On March 8, 1983, at the annual convention of the National Association of Evangelicals, President Reagan called the Soviet Union “the focus of evil in the modern world… an evil empire.” Two weeks later, Reagan announced his Strategic Defense Initiative, soon known as Star Wars, a long-range plan to defend the United States by shooting down enemy missiles from outer space. The technology necessary for such a system did not yet exist — and Reagan acknowledged that it might not exist for another ten or twenty years. But Star Wars deepened the Kremlin’s fears of a first strike. An American missile defense system was unlikely to be effective against an all-out Soviet attack. It might, however, prove useful in destroying any Soviet missiles that survived an American first strike. Andropov strongly criticized the plan and warned that it would start a new arms race. “Engaging in this is not just irresponsible,” Andropov said. “It is insane.”

The Pershing II missiles were supposed to arrive in West Germany at the end of November, and anxieties about nuclear war increased throughout Europe as the date approached. On the evening of September 1, Soviet fighter planes shot down a civilian airliner, Korean Airlines Flight 007, killing all 269 of its passengers. The Boeing 747 had accidentally strayed into Soviet airspace, not far from a missile test site, and the airliner was mistaken for an American reconnaissance plane. The Kremlin denied that it had anything to do with the tragedy — until the United States released audio recordings of Soviet pilots being ordered to shoot down the plane. President Reagan called the attack “an act of barbarism” and a “crime against humanity [that] must never be forgotten.”

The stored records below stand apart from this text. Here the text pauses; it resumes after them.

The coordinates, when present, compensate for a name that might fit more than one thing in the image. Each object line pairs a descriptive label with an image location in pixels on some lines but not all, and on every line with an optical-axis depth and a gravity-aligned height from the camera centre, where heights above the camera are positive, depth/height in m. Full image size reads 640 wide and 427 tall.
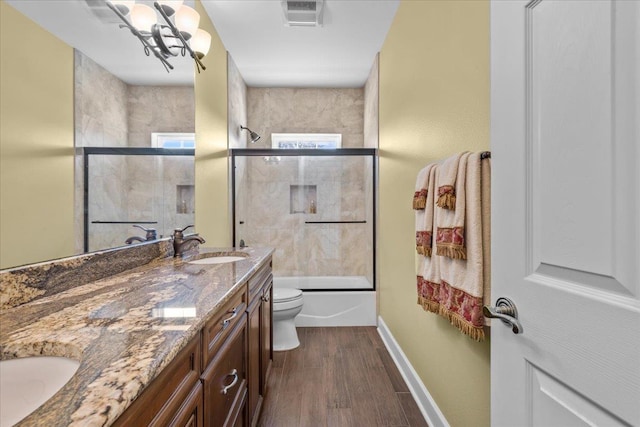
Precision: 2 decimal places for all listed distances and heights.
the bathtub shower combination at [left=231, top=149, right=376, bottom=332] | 3.42 -0.02
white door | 0.46 +0.01
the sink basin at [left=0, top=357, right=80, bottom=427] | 0.58 -0.35
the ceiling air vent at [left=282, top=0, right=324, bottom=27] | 2.13 +1.52
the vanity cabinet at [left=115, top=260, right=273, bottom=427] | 0.58 -0.45
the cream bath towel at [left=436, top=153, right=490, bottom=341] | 0.99 -0.20
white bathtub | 2.92 -0.97
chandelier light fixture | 1.40 +1.01
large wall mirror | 1.06 +0.40
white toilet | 2.36 -0.88
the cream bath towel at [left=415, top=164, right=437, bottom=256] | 1.30 -0.03
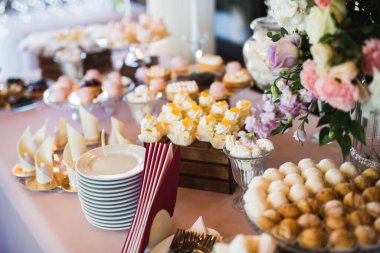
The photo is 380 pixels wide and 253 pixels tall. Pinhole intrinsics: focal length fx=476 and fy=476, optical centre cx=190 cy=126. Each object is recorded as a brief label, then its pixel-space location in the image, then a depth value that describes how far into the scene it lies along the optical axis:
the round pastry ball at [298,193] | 0.96
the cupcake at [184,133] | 1.37
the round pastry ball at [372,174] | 1.02
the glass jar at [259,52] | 1.81
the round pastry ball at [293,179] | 1.03
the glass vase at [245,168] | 1.18
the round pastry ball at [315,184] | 1.00
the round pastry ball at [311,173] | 1.04
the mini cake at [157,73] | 2.14
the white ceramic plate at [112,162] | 1.22
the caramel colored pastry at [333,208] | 0.90
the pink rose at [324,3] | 0.89
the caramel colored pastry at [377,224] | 0.86
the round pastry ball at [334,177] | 1.03
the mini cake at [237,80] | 1.98
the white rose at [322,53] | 0.88
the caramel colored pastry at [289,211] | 0.91
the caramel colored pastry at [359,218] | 0.88
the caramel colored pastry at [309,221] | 0.88
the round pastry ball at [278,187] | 0.99
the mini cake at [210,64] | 2.23
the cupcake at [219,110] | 1.47
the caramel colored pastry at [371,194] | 0.95
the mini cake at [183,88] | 1.84
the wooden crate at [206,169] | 1.34
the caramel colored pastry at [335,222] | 0.86
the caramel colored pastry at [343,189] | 0.98
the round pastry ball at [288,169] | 1.08
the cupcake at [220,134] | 1.33
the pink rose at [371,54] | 0.88
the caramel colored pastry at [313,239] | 0.84
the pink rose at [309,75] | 0.92
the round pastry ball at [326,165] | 1.08
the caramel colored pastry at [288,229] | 0.86
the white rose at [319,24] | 0.88
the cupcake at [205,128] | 1.36
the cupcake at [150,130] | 1.40
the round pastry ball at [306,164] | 1.10
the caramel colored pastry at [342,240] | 0.83
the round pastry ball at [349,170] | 1.06
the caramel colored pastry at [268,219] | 0.89
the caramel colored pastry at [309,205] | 0.92
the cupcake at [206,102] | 1.58
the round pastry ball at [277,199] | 0.95
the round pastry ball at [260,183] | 1.01
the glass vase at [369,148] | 1.31
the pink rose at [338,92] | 0.87
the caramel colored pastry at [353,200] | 0.93
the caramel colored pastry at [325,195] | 0.96
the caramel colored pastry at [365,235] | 0.83
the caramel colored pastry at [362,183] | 0.99
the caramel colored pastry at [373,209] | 0.90
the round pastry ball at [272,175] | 1.06
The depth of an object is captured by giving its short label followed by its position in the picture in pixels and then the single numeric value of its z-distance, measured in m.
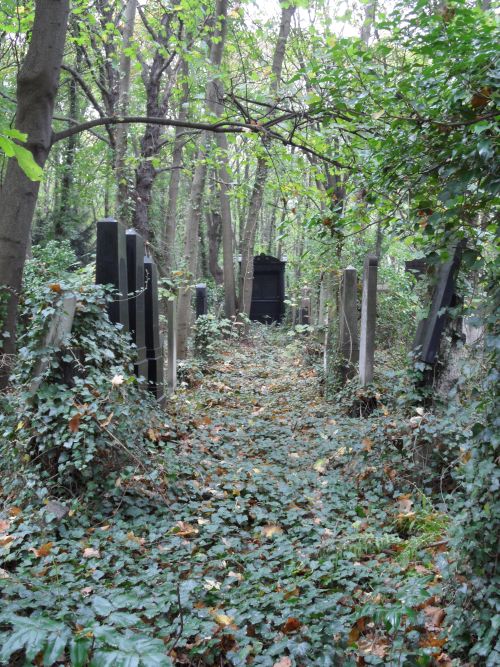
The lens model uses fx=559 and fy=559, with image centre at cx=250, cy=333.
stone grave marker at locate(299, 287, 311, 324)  17.42
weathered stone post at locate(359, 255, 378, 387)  7.32
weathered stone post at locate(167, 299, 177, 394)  8.98
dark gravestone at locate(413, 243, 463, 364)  4.95
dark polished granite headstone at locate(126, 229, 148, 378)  6.77
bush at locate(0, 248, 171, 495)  4.32
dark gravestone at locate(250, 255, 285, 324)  22.78
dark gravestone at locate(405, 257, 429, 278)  8.59
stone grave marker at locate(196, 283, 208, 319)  13.52
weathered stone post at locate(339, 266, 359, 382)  8.20
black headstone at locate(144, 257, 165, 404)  7.60
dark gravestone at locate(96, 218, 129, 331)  5.78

A few weeks later alarms went off in an air defense bunker south of Moscow. A Soviet early-warning satellite had detected five Minuteman missiles approaching from the United States. The commanding officer on duty, Lieutenant Colonel Stanislav Petrov, tried to make sense of the warning. An American first strike would surely involve more than five missiles — but perhaps this was merely the first wave. The Soviet general staff was alerted, and it was Petrov’s job to advise them whether the missile attack was real. Any retaliation would have to be ordered soon. Petrov decided it was a false alarm. An investigation later found that the missile launches spotted by the Soviet satellite were actually rays of sunlight reflected off clouds.